То, что пространственно-временные отношения могут быть адекватны концептуальным отношениям (не смотря на их различие по природе), составляет, как говорит Кант, глубокую тайну и скрытое искусство. Но из такого текста не следовало бы делать вывод, что этот схематизм есть глубочайший акт воображения или его наиболее спонтанное искусство. Схематизм — это исходный акт воображения: только воображение схематизирует. Но схематизирует оно лишь тогда, когда рассудок главенствует или обладает законодательной властью. Оно схематизирует только в спекулятивном интересе. Когда рассудок обременяет себя спекулятивным интересом, то есть когда он становится определяющим, тогда и только тогда воображение вынуждено схематизировать. Ниже мы увидим какие отсюда вытекают следствия.

РОЛЬ РАЗУМА. — Рассудок судит, а разум умозаключает. Итак, следуя учению Аристотеля, Кант воспринимает умозаключение на манер силлогизма: если дано понятие рассудка, то разум ищет средний термин, так сказать, другое понятие, которое, взятое в своем полном объеме, обусловливает приписывание первого понятия объекту (так, [понятие] человек обусловливает приписывание [понятия] «смертный» Каю). Следовательно, с этой точки зрения, именно в отношении понятий рассудка разум осуществляет присущие ему таланты: «разум приходит к познанию при помощи действий рассудка, составляющих ряд условий».9 Но именно существование априорных понятий рассудка (категорий) ставит особую проблему.
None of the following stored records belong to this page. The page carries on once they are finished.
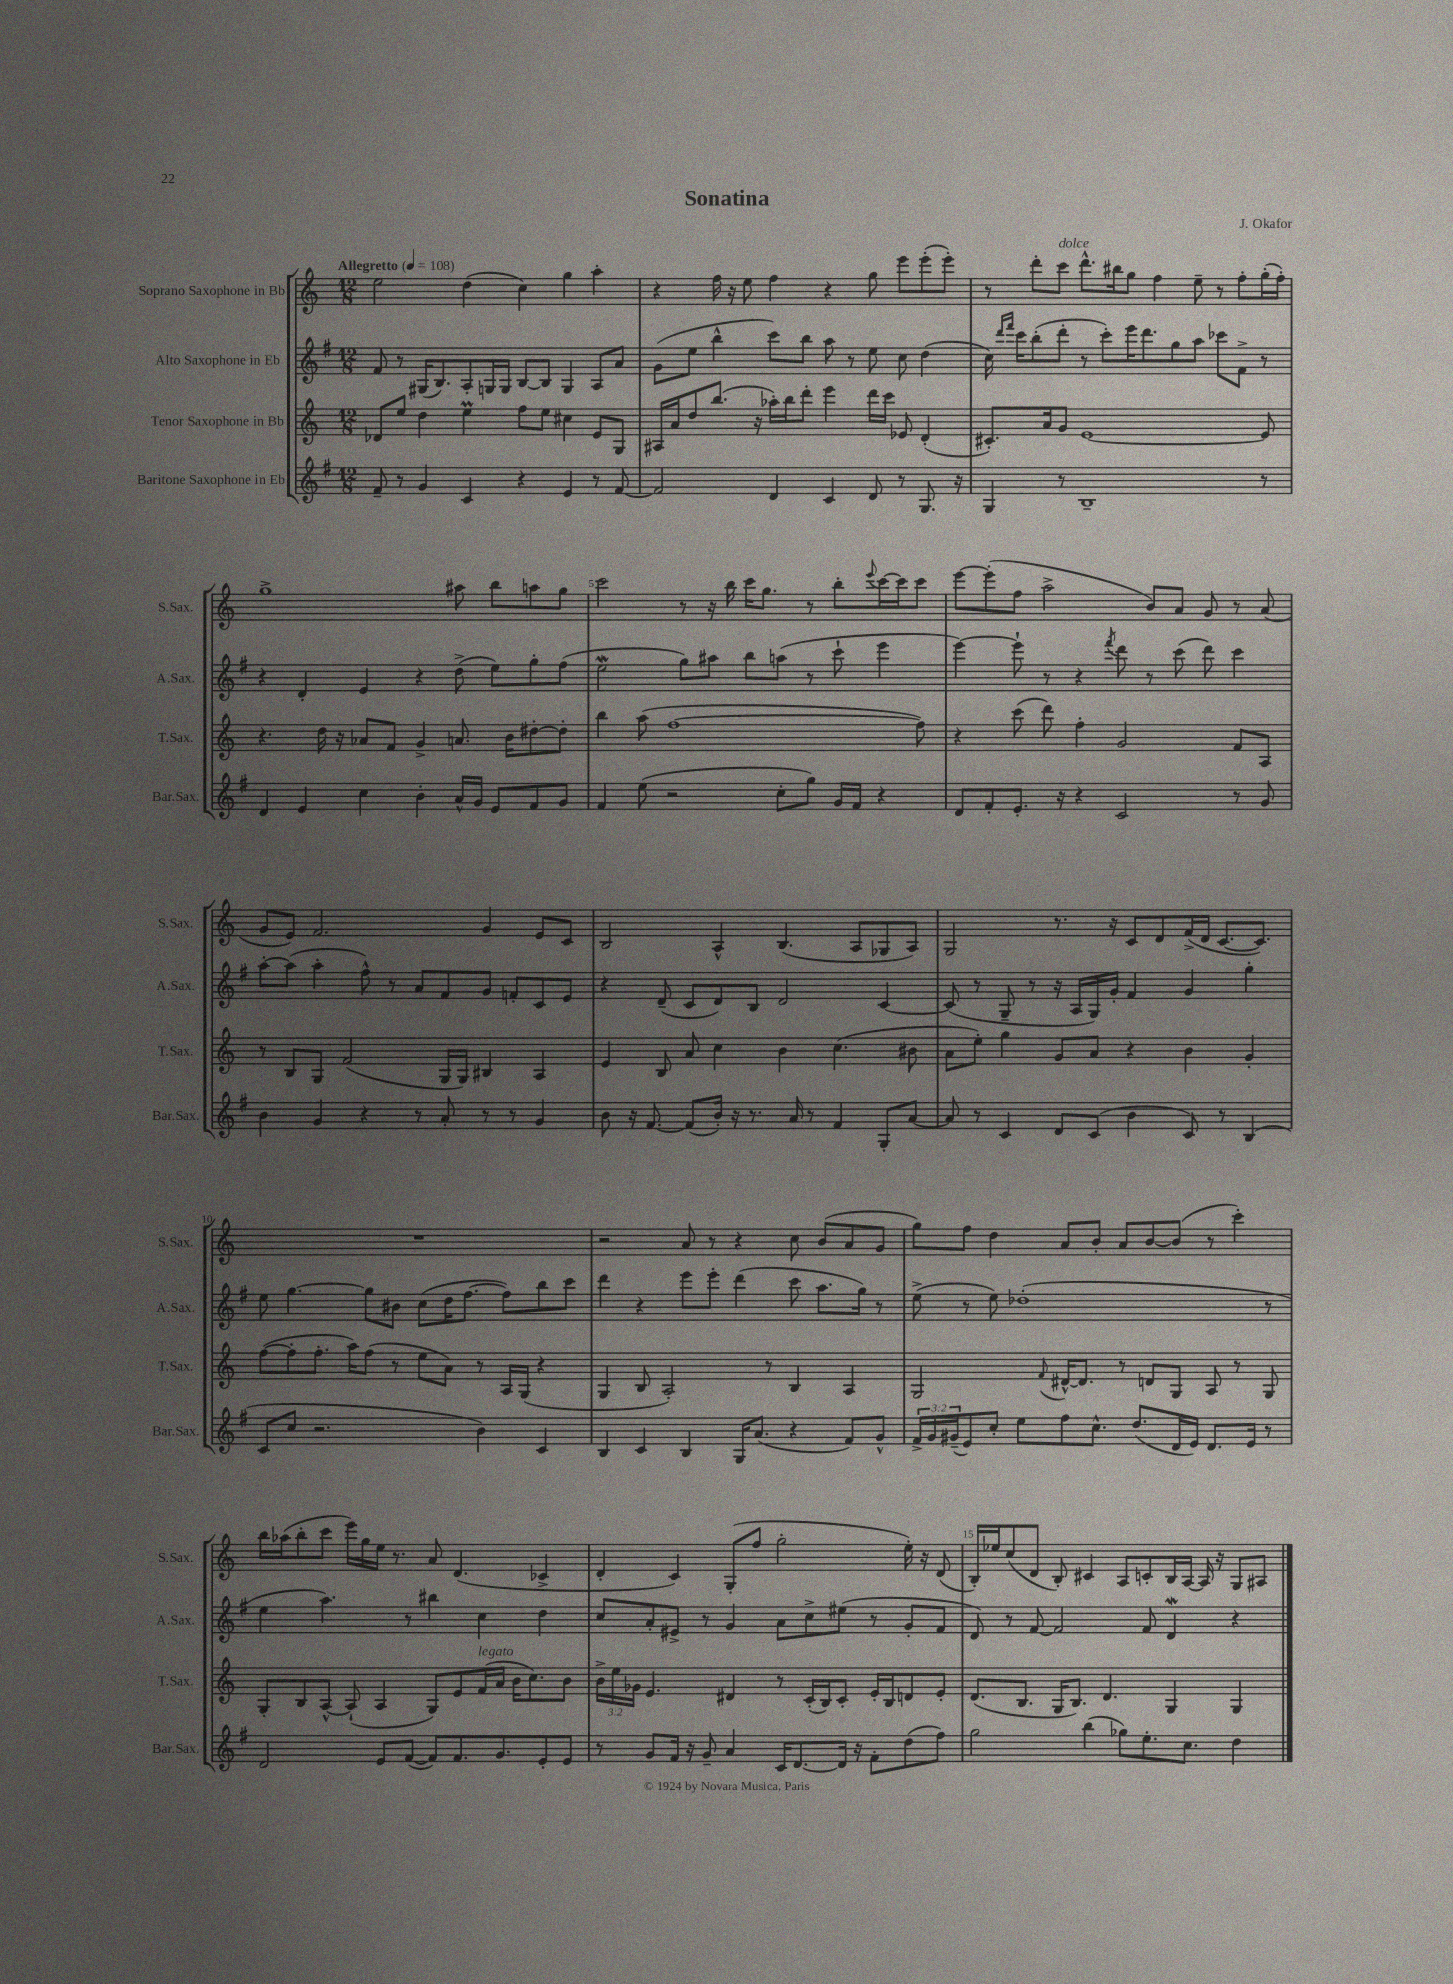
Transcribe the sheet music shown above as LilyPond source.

\header { title = "Sonatina" composer = "J. Okafor" }
<<
\new StaffGroup <<
\new Staff = "s0" \with { instrumentName = "Soprano Saxophone in Bb" shortInstrumentName = "S.Sax." } {
    \clef treble \key c \major \numericTimeSignature \time 12/8 \tempo "Allegretto" 4 = 108
    e''2 d''4( c''4) g''4 a''4-. |
    r4 f''16 r16 e''8 f''4 r4 g''8 e'''8 e'''8-.( e'''8-.) |
    r8 d'''8-. c'''8^\markup { \italic "dolce" } d'''8.-^ bis''16 g''8 f''4 e''8-- r8 f''8-. g''16-.( f''16-.) |
    g''1-> ais''8 b''8 a''8 g''8 |
    c'''2 r8 r16 b''16 c'''16 g''8. r8 b''8-. \appoggiatura { e'''8 } c'''16~ c'''16 c'''8 |
    e'''8~ e'''8-.( f''8 a''2-> b'8) a'8 g'8 r8 a'8( |
    g'8 e'8) f'2. g'4 e'8 c'8 |
    b2 a4-^ b4.( a8 ges8 a8) |
    g2 r8. r16 c'8 d'8 f'16->( d'16 c'8.~ c'8.) |
    R1. |
    r2 a'8 r8 r4 c''8 b'8( a'8 g'8 |
    g''8) f''8 d''4 a'8 b'8-. a'8 b'8~ b'8( r8 c'''4-.) |
    b''16 aes''16( b''8-. c'''8 e'''16) g''16 e''16 r8. a'8 d'4.( ces'4-> |
    d'4-. c'4) g8-.( f''8 g''2-. e''16-.) r16 d'8( |
    b16-.) ees''16 c''8( d'8 b8-.) cis'4 a8 c'8-. b16 a16~ a16 r16 g8 ais8 \bar "|." |
}
\new Staff = "s1" \with { instrumentName = "Alto Saxophone in Eb" shortInstrumentName = "A.Sax." } {
    \clef treble \key g \major \numericTimeSignature \time 12/8
    fis'8 r8 gis16( b8.) a8-. g16 g16 b8~ b8 g4 a8 a'8 |
    g'8( e''8 b''4-^ c'''8) b''8 a''8 r8 e''8 c''8 d''4( |
    c''16) \grace { d'''16 fis'''16 } c'''16 b''8-.( d'''8-. r8 c'''8-.) e'''16 d'''8. g''8 a''8 ces'''8 fis'8-> r8 |
    r4 d'4-. e'4 r4 d''8->( e''8) g''8-. fis''8( |
    e''2\mordent g''8) ais''8 b''8 a''8( r8 c'''8-! e'''4 |
    e'''4~) e'''8-! r8 r4 \acciaccatura { fis'''8 } d'''8 r8 c'''8( d'''8) c'''4 |
    a''8~-. a''8( a''4-. fis''8-^) r8 a'8 fis'8 g'8 f'8-. c'8 e'8 |
    r4 d'8--( c'8 d'8) b8 d'2 c'4~ |
    c'8( r8 g8-- r8 r16 a16 g16) g'16-. fis'4 g'4 g''4-. |
    e''8 g''4.~ g''8 bis'8 c''8( d''16 fis''8.~ fis''8) b''8 c'''8 |
    d'''4 r4 e'''8 e'''8-. d'''4( c'''8 a''8. g''16) r8 |
    e''8->( r8 e''8) des''1-.( r8 |
    e''4 a''4.) r8 bis''4 c''4 d''4 |
    c''8 a'8-. eis'8-> r8 g'4 a'8 c''8-> eis''8( r8 g'8-. fis'8 |
    d'8) r8 fis'8~ fis'2 fis'8 d'4\mordent r4 \bar "|." |
}
\new Staff = "s2" \with { instrumentName = "Tenor Saxophone in Bb" shortInstrumentName = "T.Sax." } {
    \clef treble \key c \major \numericTimeSignature \time 12/8 \override Staff.TupletNumber.text = #tuplet-number::calc-fraction-text
    des'8 e''8 d''4 e''4\prall f''8 e''8 cis''4 e'8 g8 |
    ais16 a'16 d''8 b''8.( r16 aes''16-.) b''16 d'''8-. e'''4 d'''16 c'''16 ees'8 d'4-.( |
    cis'8.-.) a'16 g'8 e'1~ e'8 |
    r4. d''16 r16 aes'8 f'8 g'4-> a'8. b'16 dis''8~-. dis''8-. |
    b''4 a''8( f''1~ f''8) |
    r4 c'''8( d'''8) f''4-. g'2 f'8 a8 |
    r8 b8 g8 f'2( g16 g16) bis4 a4 |
    e'4 b8 a'8 c''4 b'4 c''4.( bis'8 |
    a'8 e''8-.) g''4 g'8 a'8 r4 b'4 g'4-. |
    f''8~( f''8-. f''8.-. a''16) f''8( r8 e''8 a'8) r8 a16 g16( r4 |
    g4 b8 a2-.) r8 b4 a4 |
    g2 \appoggiatura { f'8 } dis'16~-^ dis'8. r8 d'8 g8 a8 r8 g8 |
    g8-. b8 a8~-^ a8-!( a4 g8) e'8 f'16^\markup { \italic "legato" }( a'16 b'16 c''8.) b'8 |
    \tuplet 3/2 { b'16-> e''16 ges'16 } e'4. dis'4 r8 c'16-.( b16) c'8-. e'16-. b16 d'8 e'8-. |
    d'8.( b8. g16 b8.) d'4. g4 g4 \bar "|." |
}
\new Staff = "s3" \with { instrumentName = "Baritone Saxophone in Eb" shortInstrumentName = "Bar.Sax." } {
    \clef treble \key g \major \numericTimeSignature \time 12/8 \override Staff.TupletNumber.text = #tuplet-number::calc-fraction-text
    fis'8-- r8 g'4 c'4 r4 e'4 r8 fis'8~ |
    fis'2 d'4 c'4 d'8 r8 g8. r16 |
    g4 r8 b1-- r8 |
    d'4 e'4 c''4 b'4-. a'16-^ g'16 e'8 fis'8 g'8 |
    fis'4 e''8( r2 c''8-. g''8) g'16 fis'16 r4 |
    d'8 fis'8-. e'8.-. r16 r4 c'2 r8 g'8 |
    b'4 g'4 r4 r8 a'8-. r8 r8 g'4 |
    b'8 r16 fis'8.~ fis'8( b'16-.) r16 r8. a'16 r8 fis'4 g8-. a'8~ |
    a'8 r8 c'4 d'8 c'8( b'4 c'8) r8 b4( |
    c'8 c''8 r2. b'4) c'4 |
    b4 c'4 b4 g16 a'8.( r4 fis'8) g'8-^ |
    \tuplet 3/2 { fis'16-> g'16 gis'16--( } e'8) c''8-. e''8 fis''8 c''8.-^ d''8.( d'16 e'16) d'8. e'16 r8 |
    d'2 e'8 fis'8~( fis'8) fis'8. g'8. e'8-. e'8 |
    r8 g'8 fis'16 r16 g'8-- a'4 c'16 d'8.~ d'16 r16 fis'8-. d''8( fis''8) |
    g''2 b''4( ges''8) e''8.-. c''8. d''4 \bar "|." |
}
>>
>>
\layout { \context { \Score \override BarNumber.break-visibility = ##(#f #t #t) barNumberVisibility = #(every-nth-bar-number-visible 5) } }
Категории приложимы ко всем объектам возможного опыта; для того чтобы найти средний термин, обеспечивающий приписывание априорного понятия всем объектам, разум более не может рассчитывать на другое понятие (пусть даже априорное), а должен формировать Идеи, выходящие за пределы возможности опыта. Вот почему разум, в неком смысле, вынужден — в спекулятивном интересе — определенным образом формировать трансцендентальные Идеи. Последние представляют целокупность условий, при которых категория отношения приписывается объектам возможного опыта; следовательно, они представляют нечто безусловное10. Итак, [у нас есть] абсолютный субъект (Душа) в отношении категории субстанции, завершенная серия (Мир) в отношении категории причинности и вся реальность в целом (Бог как ens realissimum) в отношении категории общности.